- [Vorgegebener Text]
━━━━━━━━
Einzigartig war bis vor Kurzem auch noch das Helmlicht am Hinterkopf, das einige KED-Helme schmückt; doch das Patent darauf ist mittlerweile abgelaufen, Leuchten gibt’s jetzt an Helmen vieler Hersteller. Nicht aber Details wie den Quicksafe: Der Drehknopf zur Regulierung des Einstellrings für den Kopfumfang am Hinterkopf kann sich nicht selbst verstellen, weil er in beide Richtungen einrastet. Im Gegensatz zu anderen Helmen lassen sich KED-Helme auch in der Höhe anpassen. Ein zusätzliches Gurtsystem sorgt für die passende Höheneinstellung der Helmschale. Und ein gepolsterter Rasterschluss am Kinn ermöglicht die zusätzliche Feinjustage – zum Beispiel, wenn der Helmträger im Winter eine Helmmütze untergezogen hat. Der letzte Hightech-Knaller ist das elektronische Verstellsystem Quicksafe Tronic, das bei Highend-Helmen das Verstellen zu einem Komforterlebnis machen soll.
━━━━━━━━
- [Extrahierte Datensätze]
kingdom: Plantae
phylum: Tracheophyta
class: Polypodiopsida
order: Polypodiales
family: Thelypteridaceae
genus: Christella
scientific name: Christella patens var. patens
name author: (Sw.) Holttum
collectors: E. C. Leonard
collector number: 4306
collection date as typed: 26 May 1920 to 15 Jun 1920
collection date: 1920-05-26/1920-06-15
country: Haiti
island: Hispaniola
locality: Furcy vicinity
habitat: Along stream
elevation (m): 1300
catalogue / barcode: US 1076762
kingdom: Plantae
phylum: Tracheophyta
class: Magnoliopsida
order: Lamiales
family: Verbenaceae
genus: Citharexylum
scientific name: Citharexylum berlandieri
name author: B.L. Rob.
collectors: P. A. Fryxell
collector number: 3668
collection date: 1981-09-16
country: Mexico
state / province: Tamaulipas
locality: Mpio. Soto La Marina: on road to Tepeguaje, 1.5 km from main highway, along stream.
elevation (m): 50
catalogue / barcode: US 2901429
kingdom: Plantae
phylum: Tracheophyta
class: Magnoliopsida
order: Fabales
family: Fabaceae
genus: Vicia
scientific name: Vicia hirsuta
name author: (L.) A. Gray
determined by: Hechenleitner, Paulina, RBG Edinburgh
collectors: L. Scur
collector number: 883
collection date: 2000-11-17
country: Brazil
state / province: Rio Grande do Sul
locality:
━━━━━━━━
- [Aufgaben]
[a] Schreibe die gesamte Auflistung der Pflanzenbelege neu, wobei jedes „collectors“ durch „Sammler“ ersetzt wird und alles Übrige unverändert bleibt.
[b] Führe den Text über KED-Helme im Anschluss an seinen letzten Satz weiter.
Die Auflistung hat mit dem Text über KED-Helme nichts zu tun.

- [Lösungen der Reihe nach]
[a]
kingdom: Plantae
phylum: Tracheophyta
class: Polypodiopsida
order: Polypodiales
family: Thelypteridaceae
genus: Christella
scientific name: Christella patens var. patens
name author: (Sw.) Holttum
Sammler: E. C. Leonard
collector number: 4306
collection date as typed: 26 May 1920 to 15 Jun 1920
collection date: 1920-05-26/1920-06-15
country: Haiti
island: Hispaniola
locality: Furcy vicinity
habitat: Along stream
elevation (m): 1300
catalogue / barcode: US 1076762
kingdom: Plantae
phylum: Tracheophyta
class: Magnoliopsida
order: Lamiales
family: Verbenaceae
genus: Citharexylum
scientific name: Citharexylum berlandieri
name author: B.L. Rob.
Sammler: P. A. Fryxell
collector number: 3668
collection date: 1981-09-16
country: Mexico
state / province: Tamaulipas
locality: Mpio. Soto La Marina: on road to Tepeguaje, 1.5 km from main highway, along stream.
elevation (m): 50
catalogue / barcode: US 2901429
kingdom: Plantae
phylum: Tracheophyta
class: Magnoliopsida
order: Fabales
family: Fabaceae
genus: Vicia
scientific name: Vicia hirsuta
name author: (L.) A. Gray
determined by: Hechenleitner, Paulina, RBG Edinburgh
Sammler: L. Scur
collector number: 883
collection date: 2000-11-17
country: Brazil
state / province: Rio Grande do Sul
locality:

[b]
Hightech made in Deutschland

Wie das technisch alles erreicht wird, ist bei KED eindrucksvoll zu erleben. Schon die Entwicklung des Designs entsteht hier: Mit Stefan Züll sitzt ein Produktdesigner am CAD-Rechner. Mit dem vierköpfigen Entwickler-Team, zu dem auch Produktmanager Jens Steinbrück gehört, werden die neuen Modelle erarbeitet. »Zunächst werden Design-Ideen aufs Papier gezeichnet. Trägt die Idee weiter, entstehen dann einfache Modelle per Hand«, erklärt Züll. Schließlich folgt die genaue Ausarbeitung mit dem CAD-Programm und ersten Prototypen. »Natürlich arbeiten wir hier eng mit den Werkzeugmachern zusammen«, so Züll, »das Design, das wir hier entwickeln, muss ja auch genauso umgesetzt werden können.«
Das ist das Stichwort für eine weitere Besonderheit in der KED-Produktion: Das Unternehmen entwickelt die Werkzeuge, also die Gussformen für die Helmteile und -schalen, selbst. Ein Vorteil des Know-hows, das man seit der Zeit als Automotive-Zulieferer noch ausgebaut hat. Eine zweite Niederlassung in Steinbach-Hallenberg beherbergt seit sechs Jahren den betriebseigenen Werkzeugbau und die Instandhaltung der Werkzeuge.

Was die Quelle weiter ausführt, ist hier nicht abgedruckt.